PASSAGE TO READ:
Viscount has drilled a total of six drill holes throughout the Passiflora target, with the deepest hole going 215m (705 ft) below the surface. In each of the six holes, evident phyllic alteration and associated metal concentration increases were observed throughout the entire drilled depth. The level of increased alteration displayed, as well as the volcanic history of the region as a caldera, prompted Viscount Mining to further explore the probability of the Passiflora target presenting as a porphyry at depth.

Jacob Hooker, Silver Cliff Exploration Manager noted, “The volcanic history of the region as a caldera makes it completely reasonable to assume that the Passiflora target could be a porphyry at depth. This caldera is one of at least ten eruptive centers of the Central Colorado Volcanic Field (CCVF). Four of these ten have been further classified as silicic eruptive centers, of which the Silver Cliff caldera is one (McIntosh and Chapin, 2004). Another member of this classification is Newmont’s Cripple Creek Mine, a highly profitable, still active deposit located ~70km NNE of the Passiflora. The ore being mined at Cripple Creek is primarily from diatremes (volcanic breccia pipes), which overlie sulfide-altered, porphyritic igneous intrusions. A similar system of diatremes and sulfide-hosting igneous intrusions may also exist at depth in the Passiflora target.”

Silver Cliff hosts a large economical silver resource with several mineralized deposits and significant exploration upside.

The primary deposit, Kate Silver Resource (KSR), hosts a historical (non-compliant) estimate of 50M oz Silver by Tenneco Minerals in 1990. (not 43101 compliant)

Tenneco Minerals made the decision based on the accumulated data and a feasibility study with silver at $5.00 USD an ounce to construct at that time a $35,000,000 USD milling operation for open pit mining of silver reserves at Silver Cliff. Known historical silver grades range from below detection to a high of 2,125 g/t (68 o/t) Ag over 13.4 metres. Known historical gold grades range from below detection to a high of 9.06 g/t (0.29 o/t) Au over 1.2 metres. Shortly thereafter, their parent company was sold and the new owners decided to divest their mineral interests and the decision was reversed in 1991.

MATERIAL TO PROCESS:
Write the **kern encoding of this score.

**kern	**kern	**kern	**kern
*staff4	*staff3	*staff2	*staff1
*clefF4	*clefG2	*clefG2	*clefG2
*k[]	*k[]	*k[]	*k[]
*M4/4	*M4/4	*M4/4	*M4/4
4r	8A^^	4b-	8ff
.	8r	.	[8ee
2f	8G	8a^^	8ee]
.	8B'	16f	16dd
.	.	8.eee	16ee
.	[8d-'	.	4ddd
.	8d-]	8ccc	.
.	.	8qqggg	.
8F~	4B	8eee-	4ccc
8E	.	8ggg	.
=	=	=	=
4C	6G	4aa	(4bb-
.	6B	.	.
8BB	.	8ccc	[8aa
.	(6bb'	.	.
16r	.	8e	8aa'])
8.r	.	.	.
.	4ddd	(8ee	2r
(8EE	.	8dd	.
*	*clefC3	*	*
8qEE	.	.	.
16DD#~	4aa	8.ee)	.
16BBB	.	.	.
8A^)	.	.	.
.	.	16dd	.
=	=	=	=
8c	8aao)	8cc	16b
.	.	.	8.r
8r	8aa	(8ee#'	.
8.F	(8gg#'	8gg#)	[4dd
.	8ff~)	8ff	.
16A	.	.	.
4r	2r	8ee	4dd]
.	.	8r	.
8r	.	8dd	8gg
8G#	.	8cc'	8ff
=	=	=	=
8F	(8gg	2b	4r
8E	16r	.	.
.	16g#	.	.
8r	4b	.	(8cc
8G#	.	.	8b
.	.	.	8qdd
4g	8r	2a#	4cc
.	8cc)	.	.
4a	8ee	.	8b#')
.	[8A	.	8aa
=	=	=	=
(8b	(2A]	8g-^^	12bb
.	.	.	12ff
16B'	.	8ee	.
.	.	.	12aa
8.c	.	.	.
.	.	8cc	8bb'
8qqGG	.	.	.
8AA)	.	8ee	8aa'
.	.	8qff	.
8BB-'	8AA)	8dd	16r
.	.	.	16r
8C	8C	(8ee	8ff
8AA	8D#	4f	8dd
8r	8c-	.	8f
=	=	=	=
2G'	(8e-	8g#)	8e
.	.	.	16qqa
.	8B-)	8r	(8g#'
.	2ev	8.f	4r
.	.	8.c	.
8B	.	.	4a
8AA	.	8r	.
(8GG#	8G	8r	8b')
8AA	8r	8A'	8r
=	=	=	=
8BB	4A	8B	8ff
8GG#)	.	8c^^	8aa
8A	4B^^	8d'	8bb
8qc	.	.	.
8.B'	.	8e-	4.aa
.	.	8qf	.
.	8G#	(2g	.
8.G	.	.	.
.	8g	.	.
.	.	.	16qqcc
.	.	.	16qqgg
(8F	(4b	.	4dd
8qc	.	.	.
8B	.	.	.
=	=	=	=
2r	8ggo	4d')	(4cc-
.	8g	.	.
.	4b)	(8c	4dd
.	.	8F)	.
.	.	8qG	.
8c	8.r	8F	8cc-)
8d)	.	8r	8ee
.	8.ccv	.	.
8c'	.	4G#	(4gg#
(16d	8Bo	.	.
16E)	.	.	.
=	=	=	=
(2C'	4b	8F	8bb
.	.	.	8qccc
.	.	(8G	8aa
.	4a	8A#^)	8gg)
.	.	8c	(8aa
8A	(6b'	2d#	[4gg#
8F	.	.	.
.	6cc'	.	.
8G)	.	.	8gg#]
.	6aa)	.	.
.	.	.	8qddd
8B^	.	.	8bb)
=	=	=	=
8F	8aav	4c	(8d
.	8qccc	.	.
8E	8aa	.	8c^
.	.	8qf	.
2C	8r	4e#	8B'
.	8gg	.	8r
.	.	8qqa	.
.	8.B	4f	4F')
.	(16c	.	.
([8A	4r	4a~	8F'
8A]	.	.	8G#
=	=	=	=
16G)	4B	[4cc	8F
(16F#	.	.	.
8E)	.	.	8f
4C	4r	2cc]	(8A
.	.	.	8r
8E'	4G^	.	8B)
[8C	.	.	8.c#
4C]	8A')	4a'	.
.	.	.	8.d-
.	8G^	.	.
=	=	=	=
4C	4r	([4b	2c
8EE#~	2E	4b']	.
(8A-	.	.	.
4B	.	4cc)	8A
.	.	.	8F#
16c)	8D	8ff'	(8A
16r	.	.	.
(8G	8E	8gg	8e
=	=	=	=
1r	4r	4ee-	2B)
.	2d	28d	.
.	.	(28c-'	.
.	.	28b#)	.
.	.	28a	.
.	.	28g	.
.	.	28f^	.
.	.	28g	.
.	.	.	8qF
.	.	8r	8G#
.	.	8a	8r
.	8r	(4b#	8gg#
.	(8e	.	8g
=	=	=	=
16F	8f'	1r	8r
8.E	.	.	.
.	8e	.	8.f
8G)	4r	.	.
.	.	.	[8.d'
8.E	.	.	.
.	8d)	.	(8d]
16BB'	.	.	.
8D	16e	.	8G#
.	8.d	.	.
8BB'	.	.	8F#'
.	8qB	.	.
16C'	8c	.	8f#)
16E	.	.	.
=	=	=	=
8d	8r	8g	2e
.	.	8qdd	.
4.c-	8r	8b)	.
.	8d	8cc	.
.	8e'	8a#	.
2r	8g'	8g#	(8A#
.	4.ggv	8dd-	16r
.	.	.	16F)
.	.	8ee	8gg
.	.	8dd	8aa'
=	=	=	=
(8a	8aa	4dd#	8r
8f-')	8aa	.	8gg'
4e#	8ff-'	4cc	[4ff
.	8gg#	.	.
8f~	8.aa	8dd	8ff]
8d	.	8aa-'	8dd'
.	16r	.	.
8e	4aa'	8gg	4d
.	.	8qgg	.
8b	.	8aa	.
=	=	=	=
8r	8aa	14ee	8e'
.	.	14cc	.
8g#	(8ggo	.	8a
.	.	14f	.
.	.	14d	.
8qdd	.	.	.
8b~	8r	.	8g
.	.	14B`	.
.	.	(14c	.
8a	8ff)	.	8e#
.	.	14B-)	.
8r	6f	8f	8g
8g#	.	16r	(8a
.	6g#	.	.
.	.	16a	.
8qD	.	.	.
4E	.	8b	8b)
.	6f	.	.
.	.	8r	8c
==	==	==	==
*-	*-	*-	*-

GIVEN PROBLEM 1:
Count the lines in the entries that contain the string "kern", with case counting, and reply with the number alone.
GIVEN PROBLEM 2:
Extend the Silver Cliff exploration passage, picking up after its final sentence.
The Silver Cliff exploration passage and the entries come from unrelated sources.

RESPONSE 1:
2

RESPONSE 2:
Approximately 1.2 kilometers NNW of the Kate Silver Resource lies a geochemically distinct, yet likely hydrothermally related deposit historically referred to as the Passiflora Deposit. According to a mining report by R. A. Rivera (1983), nearly 18,000 tons of silver valuing over $500,000 was extracted from the Herman-Passiflora Mine between 1916 and 1948. A major shaft collapse in 1945 left notable ore unrecovered (Joseph M. Bradley, 1948). A reserve calculation by CoCa Resources for the Passiflora target released in 1983 indicated at least 64M oz. silver at 51.9 G/T (not NI 43-101 compliant) stating, “a sustained advance in silver price to the $15 level would make the deposit quite attractive (R. A. Rivera, 1983).” With the price of silver now well over this mark, Viscount has begun to further develop an understanding of the Passiflora target.

Silver Cliff Property Geology

The fall of 2016 drilling shows that the silver mineralization (blue grey) is hosted predominantly by a gently-dipping unit of highly altered rhyolite tuff that was deposited during volcanic activity in the Silver Cliff caldera.The Kate Silver Resource (the “KSR”) at this juncture appears to be the result of extensive alteration by hot hydrothermal silver/lead/zinc-bearing fluids that ascended up along deep seated faults and related fractures. These rhyolite tuff units can be found over a large lateral extent are susceptible to extensive alteration by metal rich hydrothermal solutions and maybe the greatest promise for the KSR in the other deeper unexplored stacked horizons. These may be found associated with high grade epithermal veins that could underlie the KSR.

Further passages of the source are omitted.